— PROBLEM TO SOLVE —
Read the records below and report each line in which "ساعت" occurs.

— LISTED ENTRIES —
——

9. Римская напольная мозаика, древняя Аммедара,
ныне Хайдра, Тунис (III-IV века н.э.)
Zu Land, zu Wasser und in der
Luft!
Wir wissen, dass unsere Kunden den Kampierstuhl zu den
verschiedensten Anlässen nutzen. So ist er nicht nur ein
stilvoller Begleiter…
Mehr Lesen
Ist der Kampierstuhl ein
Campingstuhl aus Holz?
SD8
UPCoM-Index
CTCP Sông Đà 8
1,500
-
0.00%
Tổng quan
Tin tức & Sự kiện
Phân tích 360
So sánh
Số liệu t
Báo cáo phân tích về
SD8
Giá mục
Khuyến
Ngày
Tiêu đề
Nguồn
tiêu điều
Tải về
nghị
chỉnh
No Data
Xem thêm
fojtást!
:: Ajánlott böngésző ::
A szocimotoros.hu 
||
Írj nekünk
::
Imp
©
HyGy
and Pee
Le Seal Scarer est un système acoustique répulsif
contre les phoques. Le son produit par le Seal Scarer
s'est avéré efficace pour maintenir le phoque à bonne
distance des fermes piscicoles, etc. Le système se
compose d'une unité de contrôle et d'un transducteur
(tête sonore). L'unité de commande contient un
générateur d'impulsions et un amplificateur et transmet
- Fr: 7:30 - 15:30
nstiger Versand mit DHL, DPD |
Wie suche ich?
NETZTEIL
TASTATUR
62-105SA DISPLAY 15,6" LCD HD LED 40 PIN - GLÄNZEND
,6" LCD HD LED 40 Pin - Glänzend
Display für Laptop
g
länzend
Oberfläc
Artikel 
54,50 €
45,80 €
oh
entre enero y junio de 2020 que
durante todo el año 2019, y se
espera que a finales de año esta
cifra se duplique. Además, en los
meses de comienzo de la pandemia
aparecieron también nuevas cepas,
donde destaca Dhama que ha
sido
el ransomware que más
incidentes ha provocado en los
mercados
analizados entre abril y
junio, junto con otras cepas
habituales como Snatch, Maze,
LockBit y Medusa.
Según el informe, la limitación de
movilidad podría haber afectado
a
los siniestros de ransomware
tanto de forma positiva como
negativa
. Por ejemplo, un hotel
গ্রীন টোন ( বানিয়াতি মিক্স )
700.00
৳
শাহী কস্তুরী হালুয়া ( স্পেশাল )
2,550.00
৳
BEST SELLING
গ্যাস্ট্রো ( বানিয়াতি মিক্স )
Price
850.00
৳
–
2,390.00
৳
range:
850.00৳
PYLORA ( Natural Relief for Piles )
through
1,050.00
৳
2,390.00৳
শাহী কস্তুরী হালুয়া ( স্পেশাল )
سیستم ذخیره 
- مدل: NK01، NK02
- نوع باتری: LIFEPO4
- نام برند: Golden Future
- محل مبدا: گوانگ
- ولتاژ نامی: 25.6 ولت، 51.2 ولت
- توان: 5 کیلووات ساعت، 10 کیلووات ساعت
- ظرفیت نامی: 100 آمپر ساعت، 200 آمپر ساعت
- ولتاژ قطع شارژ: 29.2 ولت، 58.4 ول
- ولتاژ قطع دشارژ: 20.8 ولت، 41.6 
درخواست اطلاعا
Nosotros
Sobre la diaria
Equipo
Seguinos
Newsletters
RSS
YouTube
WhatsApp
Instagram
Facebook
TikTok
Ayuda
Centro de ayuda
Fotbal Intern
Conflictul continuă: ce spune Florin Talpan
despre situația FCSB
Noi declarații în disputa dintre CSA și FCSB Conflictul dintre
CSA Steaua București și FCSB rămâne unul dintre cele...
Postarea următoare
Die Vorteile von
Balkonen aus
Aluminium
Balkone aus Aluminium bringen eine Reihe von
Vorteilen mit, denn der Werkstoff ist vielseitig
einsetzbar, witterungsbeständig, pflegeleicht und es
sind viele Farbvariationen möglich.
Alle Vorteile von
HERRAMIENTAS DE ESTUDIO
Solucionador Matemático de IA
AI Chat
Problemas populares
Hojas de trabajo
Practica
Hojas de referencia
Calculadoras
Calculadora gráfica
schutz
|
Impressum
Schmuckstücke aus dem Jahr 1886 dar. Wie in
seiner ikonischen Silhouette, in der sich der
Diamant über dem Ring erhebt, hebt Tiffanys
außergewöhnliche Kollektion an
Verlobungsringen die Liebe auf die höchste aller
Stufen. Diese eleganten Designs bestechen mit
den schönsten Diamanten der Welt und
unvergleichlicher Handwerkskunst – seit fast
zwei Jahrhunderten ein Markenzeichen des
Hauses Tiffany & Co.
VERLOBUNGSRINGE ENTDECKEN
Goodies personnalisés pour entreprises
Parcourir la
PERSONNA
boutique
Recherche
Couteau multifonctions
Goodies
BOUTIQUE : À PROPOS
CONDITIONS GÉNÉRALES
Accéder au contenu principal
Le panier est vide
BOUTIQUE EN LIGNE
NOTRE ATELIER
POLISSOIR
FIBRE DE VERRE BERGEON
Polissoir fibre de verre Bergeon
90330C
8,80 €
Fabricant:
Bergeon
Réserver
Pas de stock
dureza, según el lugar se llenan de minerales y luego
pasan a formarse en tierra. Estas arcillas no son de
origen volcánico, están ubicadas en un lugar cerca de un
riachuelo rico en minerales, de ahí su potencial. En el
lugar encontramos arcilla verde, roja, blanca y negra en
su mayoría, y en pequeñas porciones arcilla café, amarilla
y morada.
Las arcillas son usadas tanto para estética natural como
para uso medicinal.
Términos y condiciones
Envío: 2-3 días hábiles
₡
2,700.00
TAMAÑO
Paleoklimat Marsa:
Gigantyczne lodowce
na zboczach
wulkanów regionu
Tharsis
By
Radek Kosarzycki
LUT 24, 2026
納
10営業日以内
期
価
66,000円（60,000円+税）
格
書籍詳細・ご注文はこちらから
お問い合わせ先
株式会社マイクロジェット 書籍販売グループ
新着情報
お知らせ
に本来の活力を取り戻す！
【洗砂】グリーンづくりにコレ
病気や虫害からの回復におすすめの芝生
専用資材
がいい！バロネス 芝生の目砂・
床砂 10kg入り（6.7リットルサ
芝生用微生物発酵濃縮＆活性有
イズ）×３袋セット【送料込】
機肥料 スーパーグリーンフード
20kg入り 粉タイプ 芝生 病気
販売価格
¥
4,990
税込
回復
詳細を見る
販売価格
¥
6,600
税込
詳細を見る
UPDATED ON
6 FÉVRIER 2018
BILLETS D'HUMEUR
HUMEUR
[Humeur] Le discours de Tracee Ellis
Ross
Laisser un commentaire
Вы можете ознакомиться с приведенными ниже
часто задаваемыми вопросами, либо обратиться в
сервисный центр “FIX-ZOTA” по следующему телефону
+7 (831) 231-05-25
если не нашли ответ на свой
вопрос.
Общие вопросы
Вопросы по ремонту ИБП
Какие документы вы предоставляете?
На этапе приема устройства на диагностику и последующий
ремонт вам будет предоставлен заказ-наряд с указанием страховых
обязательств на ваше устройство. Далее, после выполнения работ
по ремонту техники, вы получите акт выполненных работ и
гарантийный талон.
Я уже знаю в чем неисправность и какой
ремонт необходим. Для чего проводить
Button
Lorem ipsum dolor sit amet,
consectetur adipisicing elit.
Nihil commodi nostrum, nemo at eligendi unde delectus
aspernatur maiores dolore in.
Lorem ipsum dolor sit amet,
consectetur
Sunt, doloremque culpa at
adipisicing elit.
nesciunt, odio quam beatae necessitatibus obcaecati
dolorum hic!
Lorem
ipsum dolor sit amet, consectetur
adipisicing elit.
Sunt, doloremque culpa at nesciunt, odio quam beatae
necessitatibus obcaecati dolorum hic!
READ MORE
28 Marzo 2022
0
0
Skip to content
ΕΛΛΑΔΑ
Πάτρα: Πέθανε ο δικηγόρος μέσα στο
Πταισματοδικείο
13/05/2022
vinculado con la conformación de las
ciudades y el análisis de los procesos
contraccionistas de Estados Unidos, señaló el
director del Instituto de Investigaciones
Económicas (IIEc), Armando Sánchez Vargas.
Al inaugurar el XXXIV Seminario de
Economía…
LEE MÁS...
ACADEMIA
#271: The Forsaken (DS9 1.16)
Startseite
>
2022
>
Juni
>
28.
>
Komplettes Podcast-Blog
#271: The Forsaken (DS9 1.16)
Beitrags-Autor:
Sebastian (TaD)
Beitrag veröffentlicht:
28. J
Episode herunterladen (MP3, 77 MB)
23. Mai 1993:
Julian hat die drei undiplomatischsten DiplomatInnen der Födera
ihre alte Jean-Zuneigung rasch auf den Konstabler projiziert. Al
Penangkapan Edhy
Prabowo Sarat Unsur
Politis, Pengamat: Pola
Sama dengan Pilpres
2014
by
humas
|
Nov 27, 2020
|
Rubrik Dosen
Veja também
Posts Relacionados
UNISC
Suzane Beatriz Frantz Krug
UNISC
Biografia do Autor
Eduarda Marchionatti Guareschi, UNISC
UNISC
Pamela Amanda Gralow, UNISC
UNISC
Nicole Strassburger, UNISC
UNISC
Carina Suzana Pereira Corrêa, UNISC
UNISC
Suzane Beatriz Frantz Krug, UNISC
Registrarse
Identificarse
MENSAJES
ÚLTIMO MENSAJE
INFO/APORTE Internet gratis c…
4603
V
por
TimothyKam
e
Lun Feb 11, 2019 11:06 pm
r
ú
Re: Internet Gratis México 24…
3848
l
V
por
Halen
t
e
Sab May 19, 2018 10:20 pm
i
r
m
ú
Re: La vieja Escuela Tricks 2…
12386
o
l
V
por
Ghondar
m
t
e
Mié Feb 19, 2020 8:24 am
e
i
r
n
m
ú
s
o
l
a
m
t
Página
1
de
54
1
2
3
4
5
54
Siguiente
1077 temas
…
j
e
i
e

——

— REPLY TO THE EXERCISE —
- توان: 5 کیلووات ساعت، 10 کیلووات ساعت
- ظرفیت نامی: 100 آمپر ساعت، 200 آمپر ساعت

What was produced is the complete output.